### TEXTE FOURNI
:::

Les visiteurs des régions voisines sont toujours accueillis par moi-même ou mes collègues de la zone sud de la même ma­nière : « Ah ! vous venez de telle région ... Pas très brillante, la situation ... »  Et on les interroge: « Ah ! vous allez dans telle autre région? J'aime mieux vous prévenir de ce qui vous attend ... »

Montpellier a une Université, glorieuse à juste titre de son passé. J'ai le plaisir et l'honneur de rappeler son recteur, Jean Sarrailh, que Vichy avait révoqué. L'Université de Montpellier était pour Pétain un foyer d'opposition au régime. Cela a com­mencé avec Pierre-Henri Teitgen, professeur de droit constitu­tionnel, qui a un tel succès en parlant de l'usage fait par Vichy de la Constitution, que toute la faculté de droit se presse à son cours.

Pierre-Henri Teitgen, à la grande joie des étudiants - car il a laissé, un grand souvenir - ouvrira, le 3 novembre 1944, la rentrée de l'Université. II fait un émouvant discours, terminant sur l'évocation des prisons allemandes qu'il a connues et d'où l'espoir n'a jamais disparu :

« Tous les matins, nous étions réveillés par la voix d'une jeune fille de France enfermée au secret dans une cellule de la prison, parce qu'elle avait continué de croire en la France; et tous les matins, cette Bernadette se mettait à la fenêtre de sa cellule et nous criait, d'une voix que je n'oublierai jamais, de sa voix enthousiaste, jeune et joyeuse : «  Courage à tous et belle vie ! »

:::

### SEGMENT DE DONNÉES
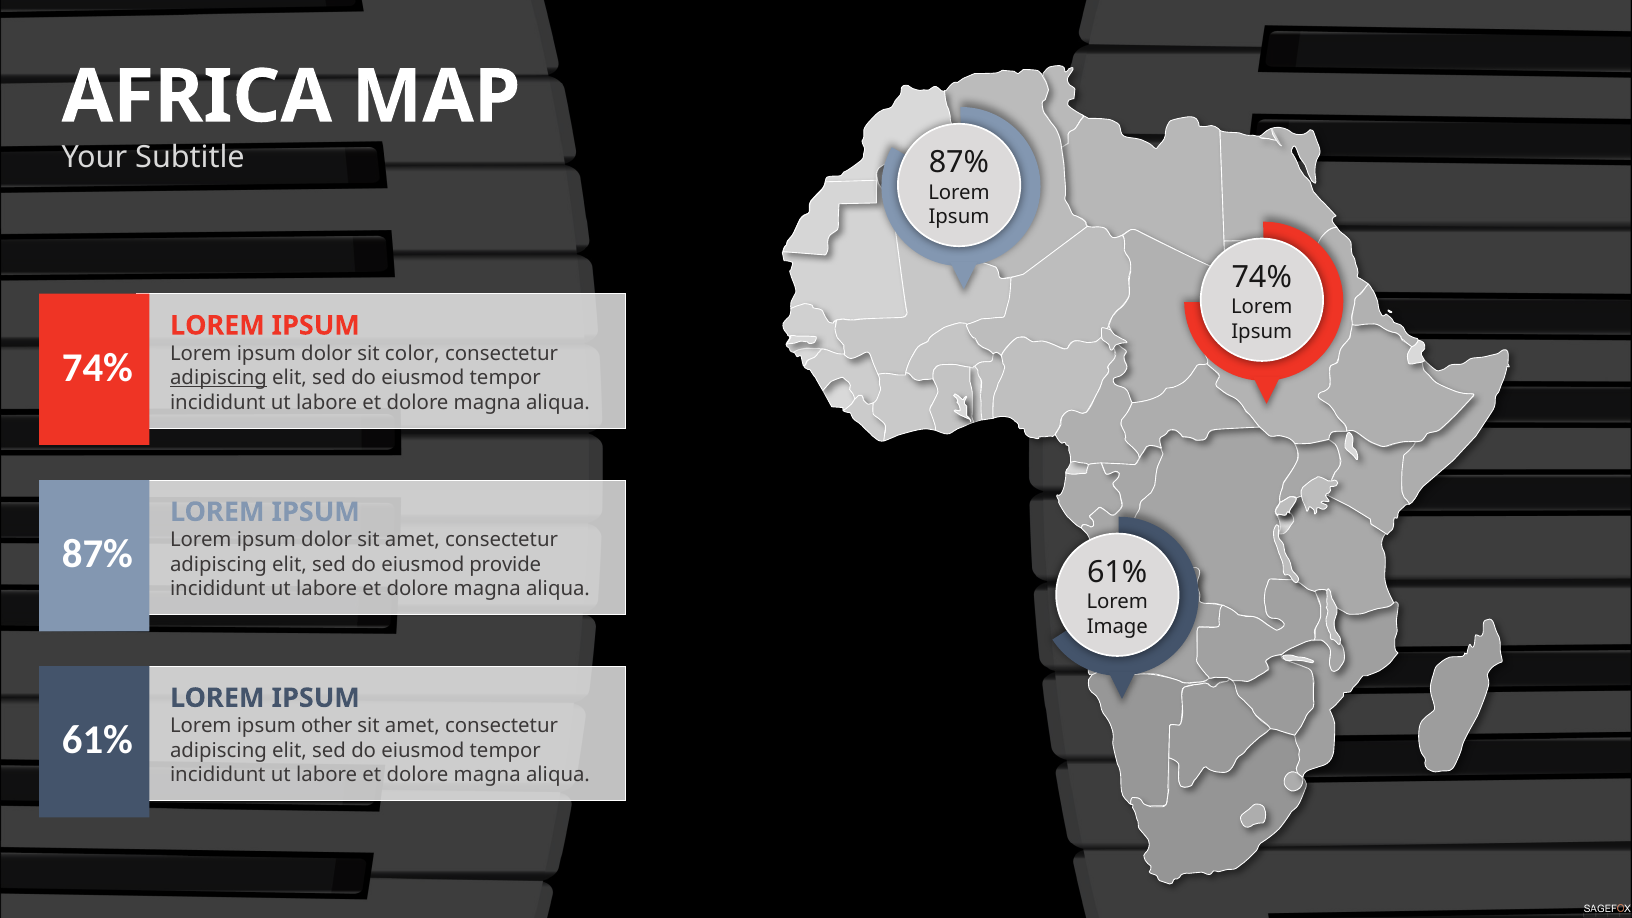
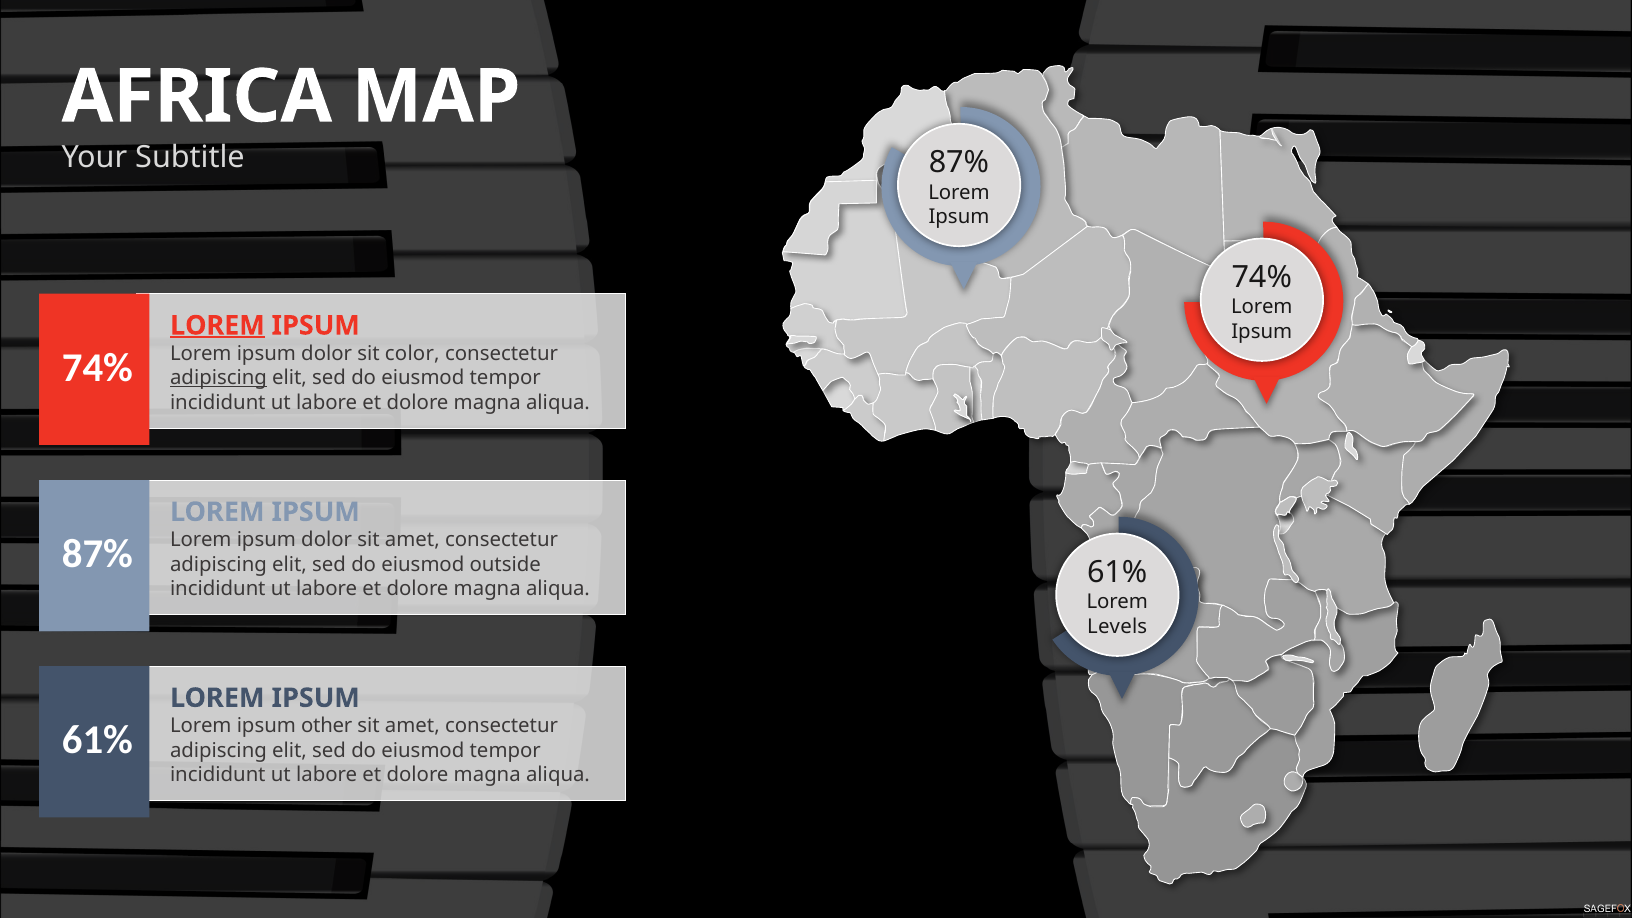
LOREM at (217, 326) underline: none -> present
provide: provide -> outside
Image: Image -> Levels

:::

### SÉRIE DE CONSIGNES
1 - D'après le texte sur l'Université de Montpellier, à quelle date Pierre-Henri Teitgen ouvre-t-il la rentrée de l'Université ?
2 - Poursuivez le texte sur l'Université de Montpellier à partir de sa dernière phrase.

### RÉPONSES RÉDIGÉES
1 - Le 3 novembre 1944.

2 -
« Et tous les soirs, d'une autre cellule de la prison de Fresnes, nous parvenait la voix d'un jeune séminariste, lui aussi au secret dans sa cellule, enfermé pour avoir cru en la France, celui-ci nous disait: « Vive la France! Que Dieu vous garde !

« Et la prison s'endormait sur ce dernier appel. »

Dans ma région, nous avons toujours eu, pour nous soutenir, l'exemple des huguenots réfractaires. Et à Aigues-Mortes Marie Durand a gravé dans le mur de sa tour : « Je maintiendrai ».

J'emmène le recteur Sarrailh à la réouverture des écoles libres. J'ai parlé de Mgr Brunhes. Il m'accueille adroitement, en me faisant comprendre qu'il est là non pas comme évêque, mai comme directeur de ses écoles.

A ce moment-là, j'ai placé dans l'enseignement libre, mon fils à l'Enclos Saint-François, où il prend la suite du fils de Lattre et du prince Rainier - du beau monde quoi ! Personnellement, après mon prix de catéchisme, je me suis mis à réfléchir et quelques années après, suis devenu agnostique; mais il me fallait mettre là mon fils, parce qu'il se produit quotidiennement au lycée de Montpellier un véritable scandale : un professeur arrive éméché dès le matin et déclenche la chienlit... J'ai demandé aussitôt à l'inspecteur d'académie qu'il soit mis fin à ses fonctions. Il me fait comprendre que cela ne se fait pas, et mon ami Pupponi, président des Intellectuels, d'ailleurs professeur remarquable et très respecté de ses élèves, se précipite en disant: « Dans l'enseignement, vous n'avez le droit de toucher à personne ... » Et il me donne comme argument que, dans son lycée, on s'est douté de ses activités sous l'occupation, mais qu'il n'a jamais eu l'impression de pouvoir être l'objet d'une dénonciation. Mais cela ne fait pas mon affaire, et, après négociations avec la famille de l'intéressé, je mettrai celui-ci en résidence assignée dans l'Aude.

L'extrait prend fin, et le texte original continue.